Università occupate, la protesta in piazza

Università in rivolta. Gli studenti organizzano occupazioni delle facoltà e cortei di protesta. I rettori di tutt’Italia firmano all’unanimità un documento per chiedere «di fermare la riforma sullo stato giuridico dei docenti». E’ un parlare corale quello delle università, perché il disagio attraversa tutti. Tocca la sensibilità dei ragazzi che denunciano la condizione in cui sono stati trascinati dalla riforma del «3 più 2». «Cosa possiamo imparare da moduli d’insegnamento fatti di 32 ore? Cosa dobbiamo fare se non riusciamo a entrare nel secondo ciclo di insegnamento a causa del numero chiuso? E non è violazione del diritto allo studio il fatto che le tasse sono aumentate del 110% in tre anni?», denunciano gli studenti della Sapienza di Roma che in dieci mila ieri hanno sfilato vicino all’ateneo. I ricercatori precari insistono sul disegno di legge Moratti, il provvedimento che «toglie la possibilità stessa di fare ricerca, visto che verranno bloccate tutte le assunzioni. Il nostro mestiere richiede continuità. C’è un totale e voluto interessamento a bloccare la formazione». Sempre ieri la conferenza dei rettori stila un documento all’unanimità per chiedere al legislatore «di modificare integralmente il decreto, che lede l’autonomia degli atenei sancita dalla costituzione» e ce l’hanno anche con la finanziaria : «Taglia i fondi e crea una miscela esplosiva che metterà a repentaglio l’equilibrio del sistema universitario». Su proposta del rettore di Roma La Sapienza, la Crui indice anche per il 19 ottobre una giornata di mobilitazione generale di tutti gli organi accademici per discutere e ribadire la posizione all’interno dei singoli atenei.

Anche gli studenti sottolineano di continuo il collegamento tra il provvedimento Moratti e quello Tremonti. Il primo definisce la riforma a costo zero. «Senza oneri per lo stato» per dirla tecnicamente, «in modo da accelerare l’iter della fiducia sul disegno di legge» per dirla invece politicamente. E la manovra non solo non investe, ma decurta le risorse, visto che prevede una diminuzione del fondo di 55 milioni rispetto allo scorso anno e una decurtazione di 60 relativamente all’edilizia universitaria. E scarica sul bilancio degli atenei 210 milioni di oneri derivanti dagli adeguamenti negli stipendi del personale.

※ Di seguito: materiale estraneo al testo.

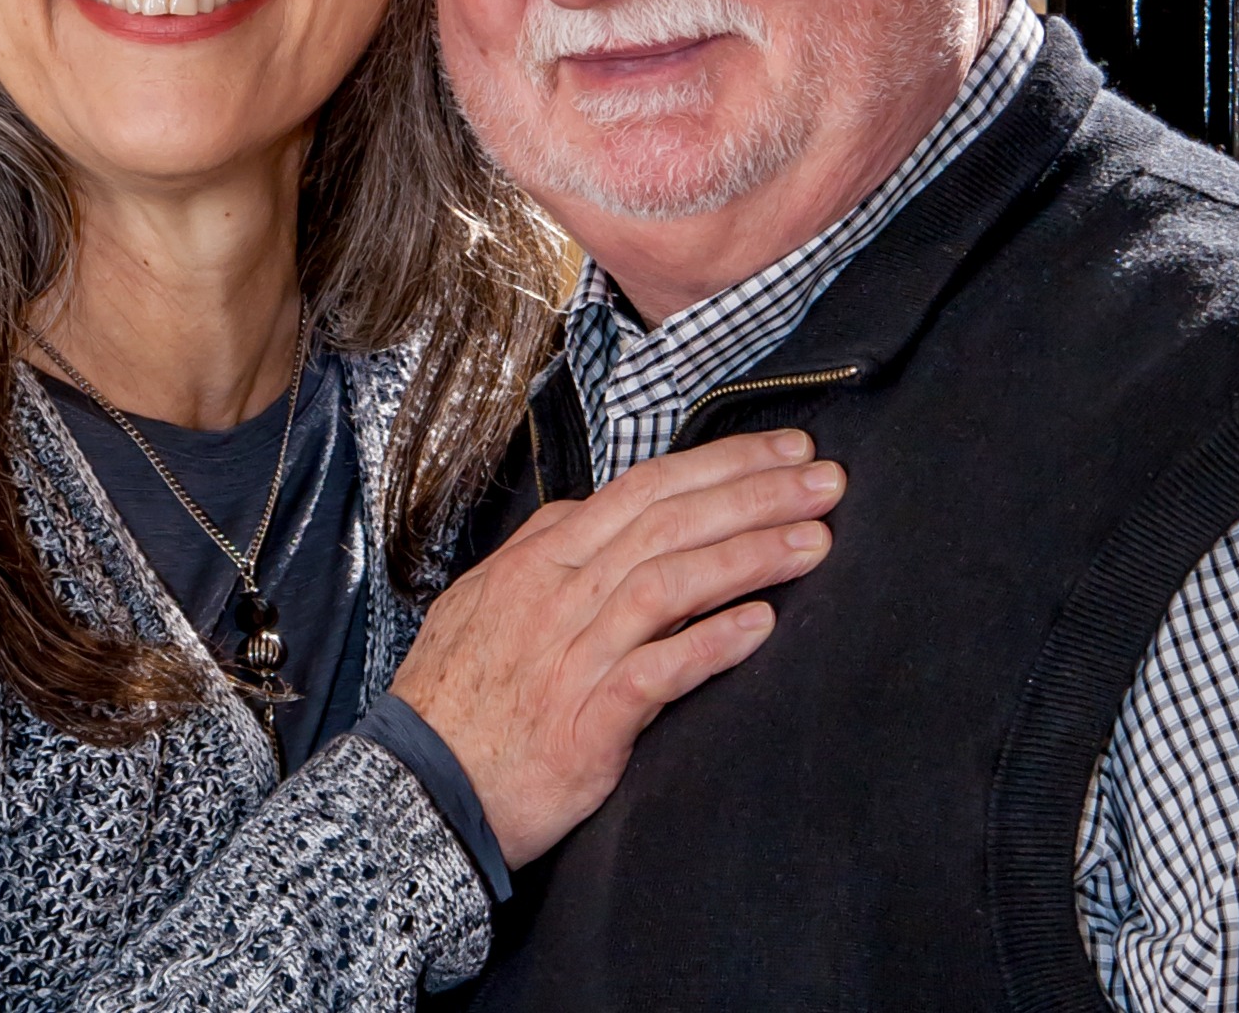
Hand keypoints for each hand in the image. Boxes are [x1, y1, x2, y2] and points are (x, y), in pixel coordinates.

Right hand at [389, 429, 843, 866]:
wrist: (414, 788)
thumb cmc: (453, 698)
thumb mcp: (484, 600)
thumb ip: (542, 552)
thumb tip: (589, 511)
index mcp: (541, 558)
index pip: (642, 487)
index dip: (718, 463)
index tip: (780, 451)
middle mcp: (558, 592)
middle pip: (667, 521)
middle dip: (753, 491)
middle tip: (824, 478)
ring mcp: (571, 653)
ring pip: (668, 581)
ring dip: (748, 554)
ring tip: (815, 540)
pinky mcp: (583, 721)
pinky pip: (654, 673)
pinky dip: (709, 644)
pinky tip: (761, 626)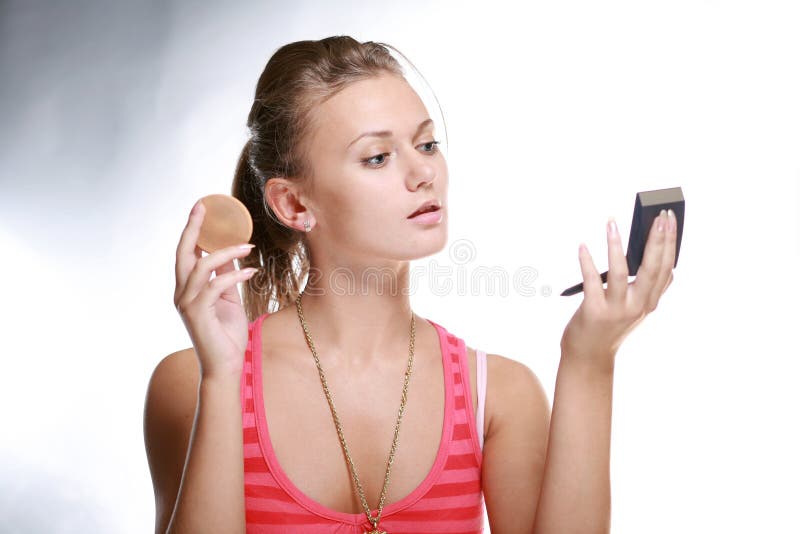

Per evitare questo nero orizzonte i laureandi si inventano un presente colorato, fatto di striscioni e bandiere. «La Sapienza» è occupata a fisica, matematica, chimica, scienze umanistiche, filosofia, scienza della comunicazione, sociologia, psicologia e scienze politiche, ingegneria e geologia. Blocco della didattica per molte altre materie. E ieri un corteo, che gli organizzatori definiscono «al di là di ogni aspettativa. Non è facile coinvolgere diecimila persone in tempi come questi». La manifestazione si arrotola per tre volte attorno all’ateneo prima di «uscire fuori, per dimostrare che il territorio è parte della stessa università. Quello che succede all’istruzione ha pesanti ricadute su tutto il paese». E il concetto lo esprimono anche con un coro indirizzato alla polizia che ha improvvisato un cordone per impedire l’accesso degli studenti alla stazione Termini: «Non siamo pazzi noi, la riforma riguarda anche voi».

I giovanotti della Digos chiamano allora i rinforzi. Loro si aspettavano poche centinaia di persone. Arrivano i caschi, ma alla rinfusa. E il corteo sfonda per due volte il cordone della polizia prima di essere fermato dal blocco delle camionette. Pochi attimi di tensione, della solita tensione fatta di manganelli alzati sopra le teste e mani in alto a ricordare che si sta solo manifestando. E poi l’accordo: «Si va a piazza Indipendenza, a ricordare che l’università non ha nemmeno più l’autonomia», gridano gli organizzatori. Intanto arrivano notizie che riempiono di orgoglio. Occupato il polo scientifico di Firenze. Cortei a Bologna, dove i ricercatori si sono rifiutati di tenere 53 corsi. A Pisa i presidi hanno dichiarato il blocco della didattica. Lezioni sospese anche a Torino. Agitazioni a Napoli, che riempie le aule della Federico II di riunioni. E poi Cagliari, Padova, Perugia, Modena, Genova, Salerno.